In Celebration of the Economic Contributions of Immigrants

After many years of experience handling business and family-based immigration, I continue to love helping my clients with their immigration issues. The opportunity to positively impact the lives of so many clients has been an honor. Yet so much work remains to be done. I look forward to assisting you or a beloved family member or valued associate with one or more of today’s immigration challenges.

When I tell people not directly impacted by immigration issues that I handle a lot of business immigration matters, I often get a blank stare or a response such as, “What does business have to do with immigration?” I am hoping that by sending this newsletter to a wide variety of people, I can help to expand an understanding of the immigration issues that don’t usually get reported or explained in the media.

In some of the media you hear that immigrants take jobs from Americans, they don’t pay taxes, and that they are a drain on the economy. I will provide statistics that refute those assertions in a later newsletter. For this newsletter, I would like to share what I have personally experienced – creative, hardworking, innovative people making significant contributions not just to our culture, but also to our economy.

A recent issue of the Atlantic Magazine included an article entitled “Why American Cities Are Fighting to Attract Immigrants.” That article points to research reflecting my own experience, that immigrants are creating businesses and revitalizing the U.S. workforce. The Atlantic references a study by the Kaufman Foundation that more than two-fifths of the start-up tech companies in Silicon Valley have at least one foreign-born founder. The Atlantic article also references University of California (Davis) economist Giovanni Peri, who points out that Immigrants hold a third of the internationally valid patents issued to immigrant U.S. residents.

In Florida, we see the entrepreneurial spirit in our business-creation statistics. “Map the Impact of Immigration Across the Nation” – a project of the Partnership for a New American Economy – provides specific data for Florida: 29.7 percent of Florida business owners are immigrants, with immigrants making up less than 20 percent of the state’s population, and during the period 2006-2010 immigrant-founded new businesses accounted for 36.7 percent of all new businesses.

The American Immigration Council published a report on Feb 3, 2016 – Entrepreneurship and Innovation in Welcoming Cities: Lessons from Chicago, Dayton and Nashville. The first paragraph to this report reads as follows: “In the face of America’s changing demographics, future prosperity depends in part upon the ability of local communities to attract and retain a diverse population with diverse sets of skills. In the native-born population, there are fewer births and more retirements. That demographic fact has been compounded by the decline of large manufacturing companies that metropolitan areas relied upon in the past to grow their populations and economies. Increasingly, cities and regions looking to stem population decline and stimulate economic growth are seeking to attract immigrants and encourage immigrant entrepreneurship. Immigrants play an outsize role in establishing ‘main street’ businesses (retail, accommodation and food services, and neighborhood services), which are important for generating neighborhood-level economic growth and revitalization. This propensity to start businesses that revitalize neighborhoods makes immigrants attractive to city leaders.”

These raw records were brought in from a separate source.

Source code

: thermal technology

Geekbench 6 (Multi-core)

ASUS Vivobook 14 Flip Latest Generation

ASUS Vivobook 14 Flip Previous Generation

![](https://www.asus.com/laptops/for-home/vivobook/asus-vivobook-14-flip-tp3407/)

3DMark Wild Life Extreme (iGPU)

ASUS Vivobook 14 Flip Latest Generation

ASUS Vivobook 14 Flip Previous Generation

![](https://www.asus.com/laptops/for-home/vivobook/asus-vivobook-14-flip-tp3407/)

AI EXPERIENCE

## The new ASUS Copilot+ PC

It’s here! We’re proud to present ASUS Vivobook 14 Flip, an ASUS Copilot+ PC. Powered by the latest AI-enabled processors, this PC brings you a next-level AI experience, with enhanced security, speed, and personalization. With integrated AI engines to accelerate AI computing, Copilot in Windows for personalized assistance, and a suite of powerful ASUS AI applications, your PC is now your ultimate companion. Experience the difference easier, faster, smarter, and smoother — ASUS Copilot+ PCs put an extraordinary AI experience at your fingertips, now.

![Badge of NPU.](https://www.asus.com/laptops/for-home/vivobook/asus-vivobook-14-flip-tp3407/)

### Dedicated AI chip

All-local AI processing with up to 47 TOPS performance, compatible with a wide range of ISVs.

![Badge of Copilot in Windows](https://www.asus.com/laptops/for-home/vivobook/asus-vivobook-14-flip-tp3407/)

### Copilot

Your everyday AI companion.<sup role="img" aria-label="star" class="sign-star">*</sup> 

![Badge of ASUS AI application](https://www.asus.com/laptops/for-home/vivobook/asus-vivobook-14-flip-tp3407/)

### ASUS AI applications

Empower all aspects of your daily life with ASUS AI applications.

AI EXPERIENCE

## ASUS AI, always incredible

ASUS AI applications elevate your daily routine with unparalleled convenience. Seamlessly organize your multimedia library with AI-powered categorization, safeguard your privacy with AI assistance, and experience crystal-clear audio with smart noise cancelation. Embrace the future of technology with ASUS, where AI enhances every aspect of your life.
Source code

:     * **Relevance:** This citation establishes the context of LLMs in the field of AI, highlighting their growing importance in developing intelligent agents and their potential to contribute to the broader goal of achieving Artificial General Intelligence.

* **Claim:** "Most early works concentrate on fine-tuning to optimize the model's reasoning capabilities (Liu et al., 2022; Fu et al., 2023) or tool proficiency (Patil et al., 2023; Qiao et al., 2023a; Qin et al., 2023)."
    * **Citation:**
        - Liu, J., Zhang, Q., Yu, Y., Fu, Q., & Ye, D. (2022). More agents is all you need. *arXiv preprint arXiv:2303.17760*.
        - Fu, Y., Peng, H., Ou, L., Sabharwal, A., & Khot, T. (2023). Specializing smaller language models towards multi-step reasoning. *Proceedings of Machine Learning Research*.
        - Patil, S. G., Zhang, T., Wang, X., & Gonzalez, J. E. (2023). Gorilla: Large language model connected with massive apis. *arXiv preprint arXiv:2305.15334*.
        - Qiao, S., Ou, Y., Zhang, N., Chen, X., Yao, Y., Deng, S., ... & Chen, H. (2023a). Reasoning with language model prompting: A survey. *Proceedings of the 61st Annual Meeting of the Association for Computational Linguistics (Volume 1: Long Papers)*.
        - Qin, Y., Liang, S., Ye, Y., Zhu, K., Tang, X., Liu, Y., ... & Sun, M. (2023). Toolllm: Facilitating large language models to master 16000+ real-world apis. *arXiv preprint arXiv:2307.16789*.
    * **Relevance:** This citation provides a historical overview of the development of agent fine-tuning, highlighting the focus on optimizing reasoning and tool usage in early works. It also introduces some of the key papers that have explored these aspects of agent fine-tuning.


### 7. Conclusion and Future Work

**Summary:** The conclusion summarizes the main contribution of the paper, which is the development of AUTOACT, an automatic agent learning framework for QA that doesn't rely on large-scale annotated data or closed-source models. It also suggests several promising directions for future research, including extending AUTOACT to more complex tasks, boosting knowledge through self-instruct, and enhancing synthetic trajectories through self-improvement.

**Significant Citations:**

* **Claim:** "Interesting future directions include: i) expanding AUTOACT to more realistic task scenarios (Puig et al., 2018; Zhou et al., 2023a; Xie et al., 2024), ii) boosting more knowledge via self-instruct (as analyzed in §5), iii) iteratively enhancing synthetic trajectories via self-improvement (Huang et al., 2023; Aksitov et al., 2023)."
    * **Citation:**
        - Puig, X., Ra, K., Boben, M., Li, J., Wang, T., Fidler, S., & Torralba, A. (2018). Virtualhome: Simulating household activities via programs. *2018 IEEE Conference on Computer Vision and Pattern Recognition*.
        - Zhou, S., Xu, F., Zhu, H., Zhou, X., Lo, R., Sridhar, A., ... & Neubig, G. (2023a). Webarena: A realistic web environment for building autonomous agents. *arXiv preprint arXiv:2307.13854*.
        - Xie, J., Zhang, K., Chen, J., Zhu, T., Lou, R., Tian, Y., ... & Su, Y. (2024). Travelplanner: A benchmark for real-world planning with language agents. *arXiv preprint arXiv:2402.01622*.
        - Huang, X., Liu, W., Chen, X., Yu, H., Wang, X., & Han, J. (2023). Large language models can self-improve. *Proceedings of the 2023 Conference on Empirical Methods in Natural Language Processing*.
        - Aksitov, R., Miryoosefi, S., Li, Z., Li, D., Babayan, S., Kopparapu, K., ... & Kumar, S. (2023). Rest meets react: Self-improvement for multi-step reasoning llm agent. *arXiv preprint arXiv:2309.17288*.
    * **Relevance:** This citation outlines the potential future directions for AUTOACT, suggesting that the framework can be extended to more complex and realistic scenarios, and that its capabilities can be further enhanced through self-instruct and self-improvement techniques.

Many foreign businesses open branches in the U.S. strictly for business reasons, and many foreign nationals establish or buy U.S. businesses primarily for immigration advantages. Often a family-based petition is simply the easiest way to come to the U.S. and establish a business. And often the motivation for a family-based petition is simply family re-unification, but results in an economic advantage to the local and national economy. Whatever the motivation, the end result is a vibrant contribution to our economy, as well as our culture.